EPA spokesperson John Konkus declined to give an explanation for the agency’s decision to place Etzel on leave, but denied it was an attempt to phase out her office.

“These offices will continue to be a part of headquarters and regional organizations,” he said in a statement reported by The New York Times. “Children’s health is and has always been a top priority for the Trump Administration and the EPA in particular is focused on reducing lead exposure in schools, providing funds for a cleaner school bus fleet, and cleaning up toxic sites so that children have safe environments to learn and play.”

But former EPA administrator Christine Todd Whitman, who was appointed by George W. Bush, said the move was extremely unusual.

“If they’re not saying why they dismissed her, it creates the impression that it’s about the policies she worked on,” she told The New York Times.

Science advocacy and public health organizations have called on the EPA to explain its actions.

“EPA Administrator Andrew Wheeler promised to listen to the EPA’s expert public servants.

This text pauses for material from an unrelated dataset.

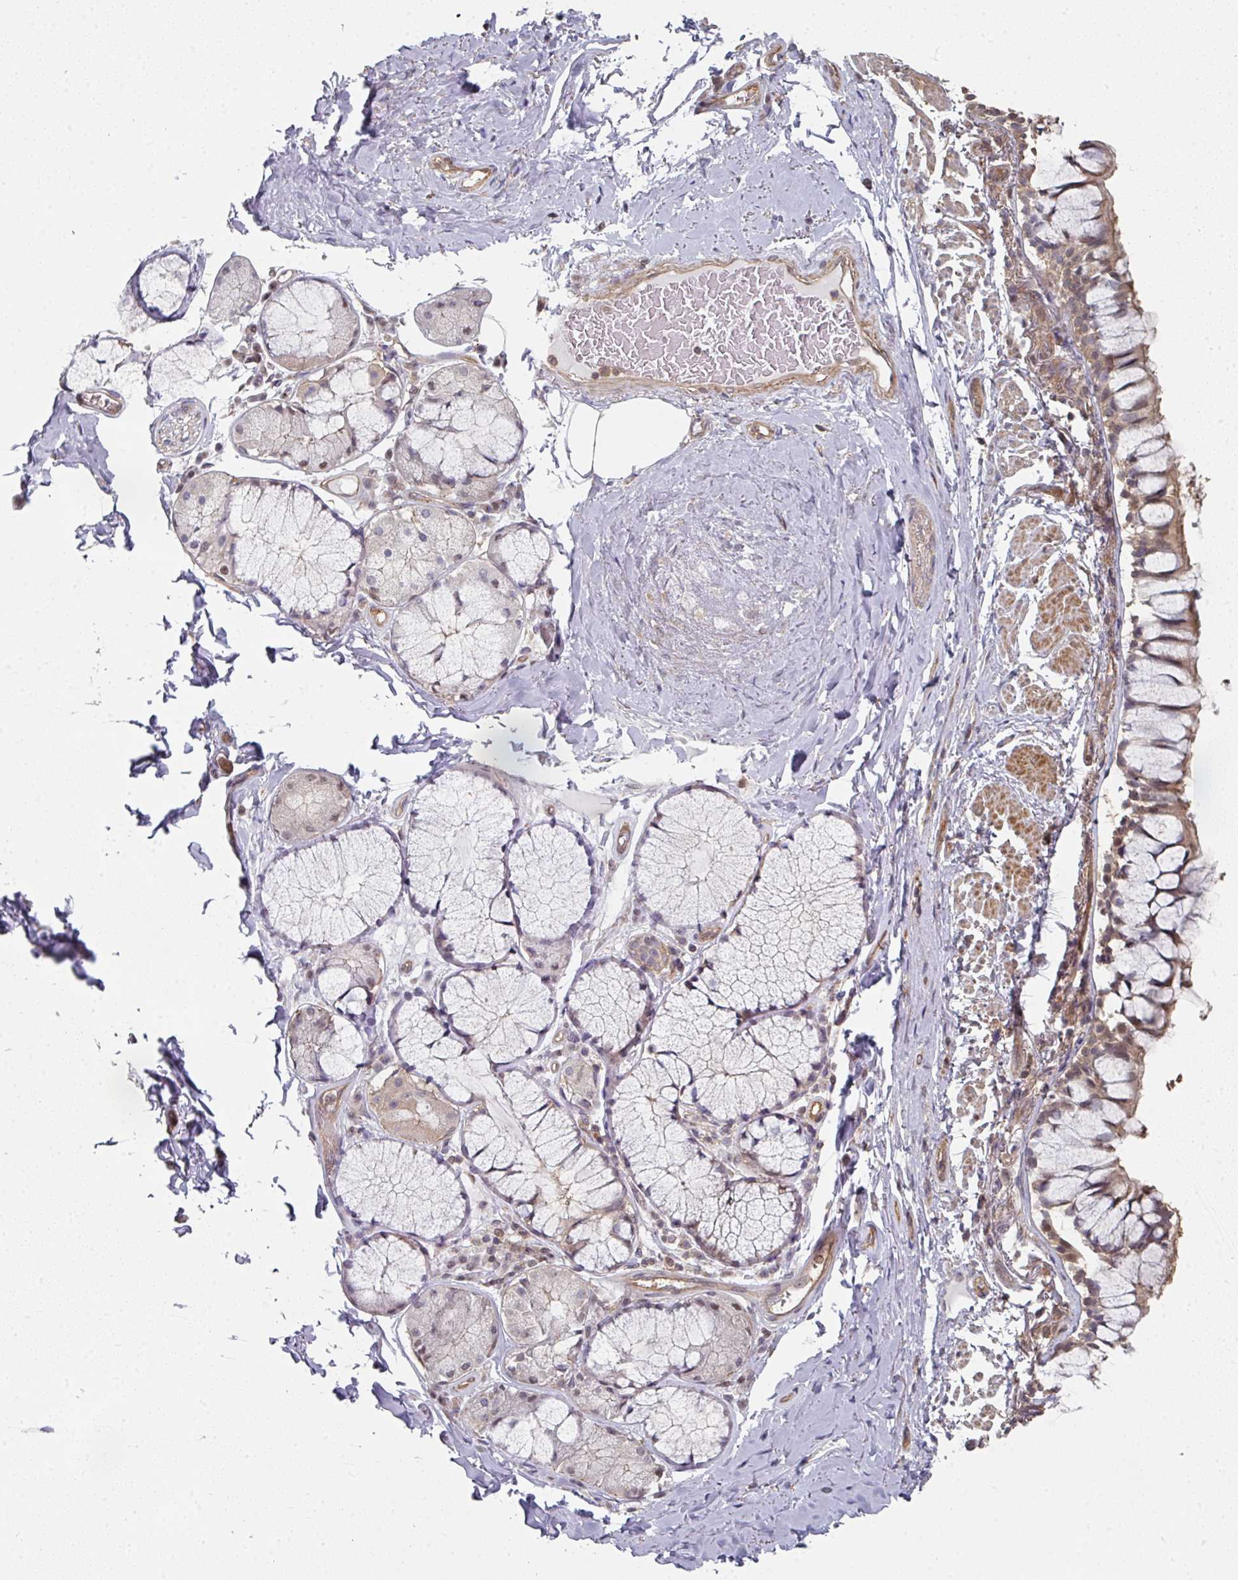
{"staining": {"intensity": "moderate", "quantity": "25%-75%", "location": "cytoplasmic/membranous,nuclear"}, "tissue": "bronchus", "cell_type": "Respiratory epithelial cells", "image_type": "normal", "snomed": [{"axis": "morphology", "description": "Normal tissue, NOS"}, {"axis": "topography", "description": "Bronchus"}], "caption": "Moderate cytoplasmic/membranous,nuclear positivity is appreciated in approximately 25%-75% of respiratory epithelial cells in benign bronchus. (DAB (3,3'-diaminobenzidine) IHC, brown staining for protein, blue staining for nuclei).", "gene": "PSME3IP1", "patient": {"sex": "male", "age": 70}}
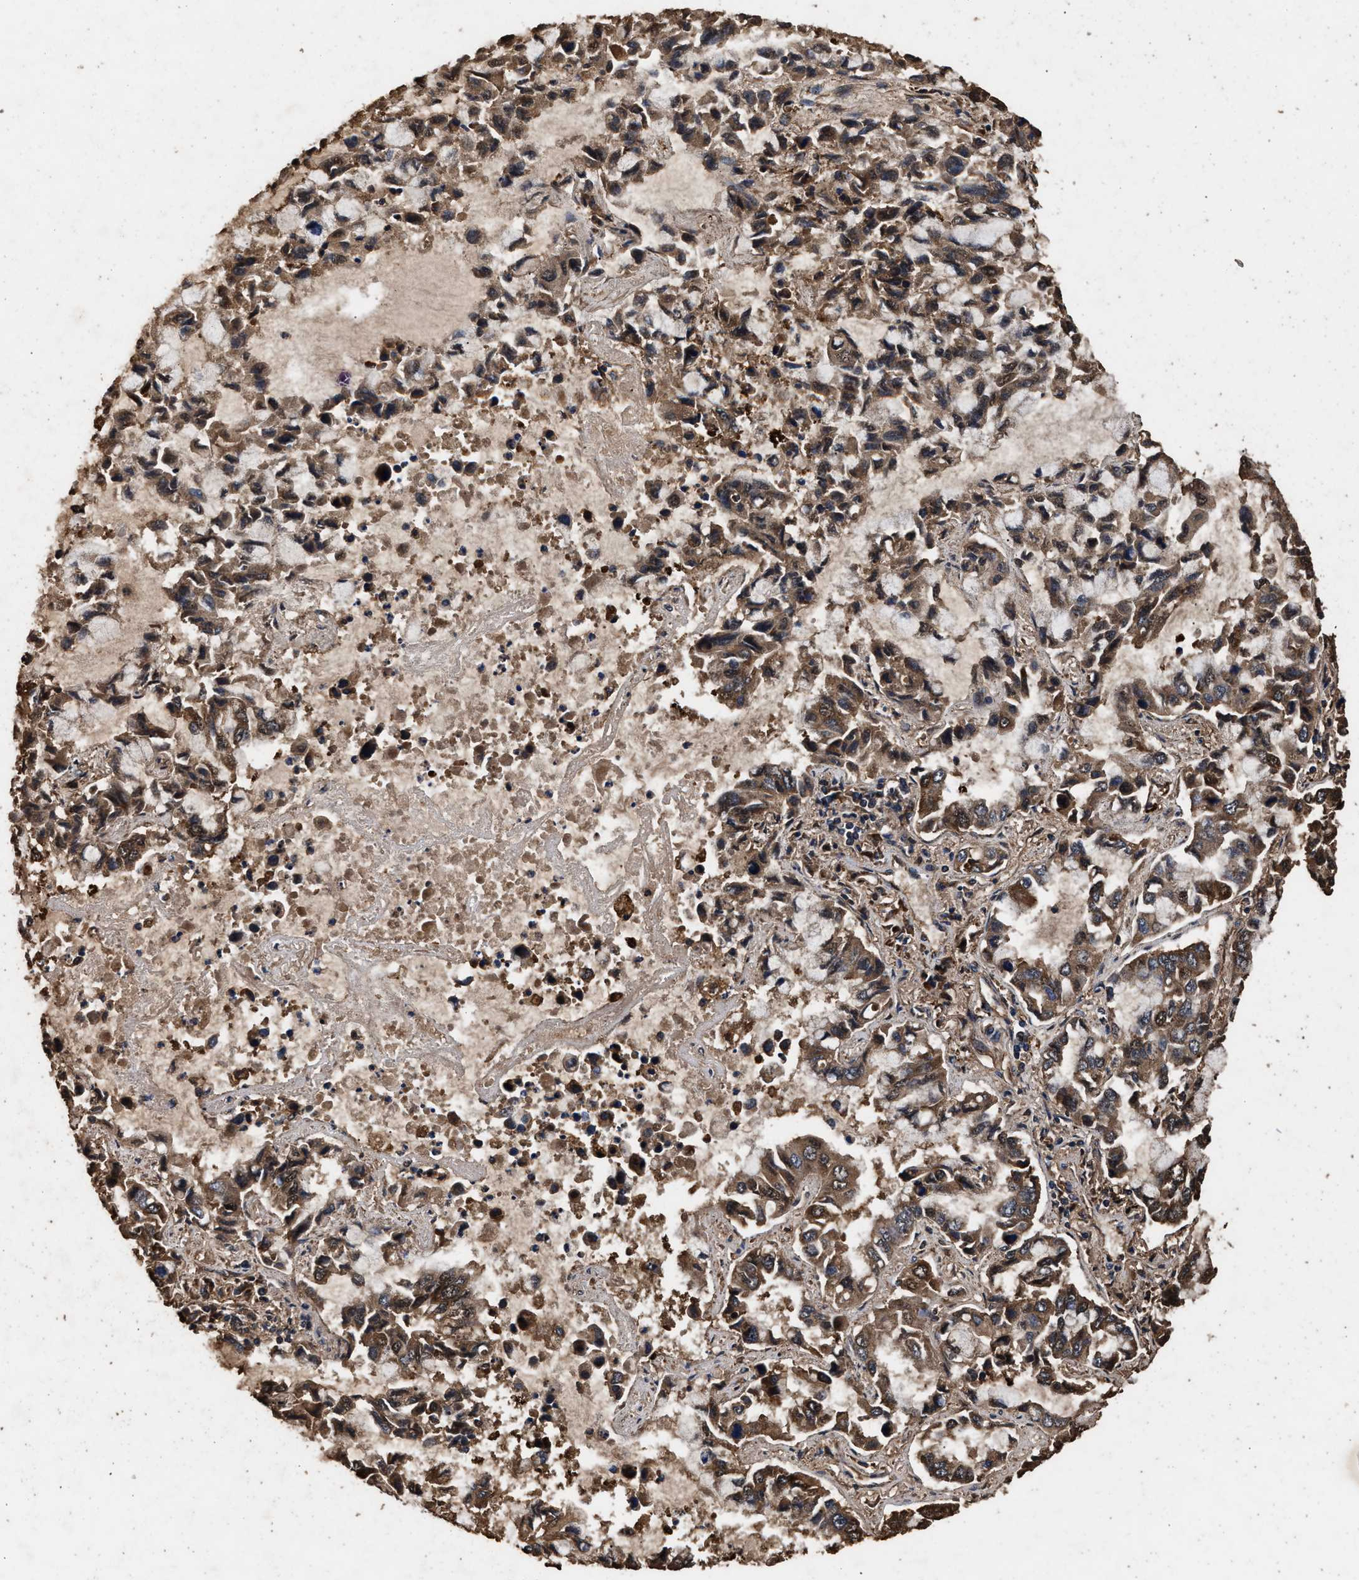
{"staining": {"intensity": "moderate", "quantity": ">75%", "location": "cytoplasmic/membranous"}, "tissue": "lung cancer", "cell_type": "Tumor cells", "image_type": "cancer", "snomed": [{"axis": "morphology", "description": "Adenocarcinoma, NOS"}, {"axis": "topography", "description": "Lung"}], "caption": "Protein analysis of lung cancer (adenocarcinoma) tissue demonstrates moderate cytoplasmic/membranous positivity in approximately >75% of tumor cells.", "gene": "KYAT1", "patient": {"sex": "male", "age": 64}}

We call on Administrator Wheeler to explain why he’s removed Dr. Etzel from her position and, on the eve of Children’s Health Month, confirm his commitment to the Office of Children’s Health Protection,” the Union of Concerned Scientists Executive Director Kathleen Rest said in a statement.

The American Academy of Pediatrics called for her to be reinstated, according to The New York Times.

Etzel has worked in key positions in children’s environmental health for 30 years and came to the EPA from serving as a senior officer for environmental health research at the World Health Organization.

This wouldn’t be the first time political EPA appointees under President Donald Trump had interfered with the work of career staffers.

The EPA employees union told The New York Times that the administration has chosen to drain various offices of staff rather than closing them altogether. The staff of the Office of Environmental Compliance and Enforcement, for example, has fallen from around 252 employees to around 182.

The Office of Environmental Justice has also decreased in size since Trump took office.

“They’re finding these other ways to hamper the work,” head of the EPA union at the Chicago office Nicole Cantello told The New York Times.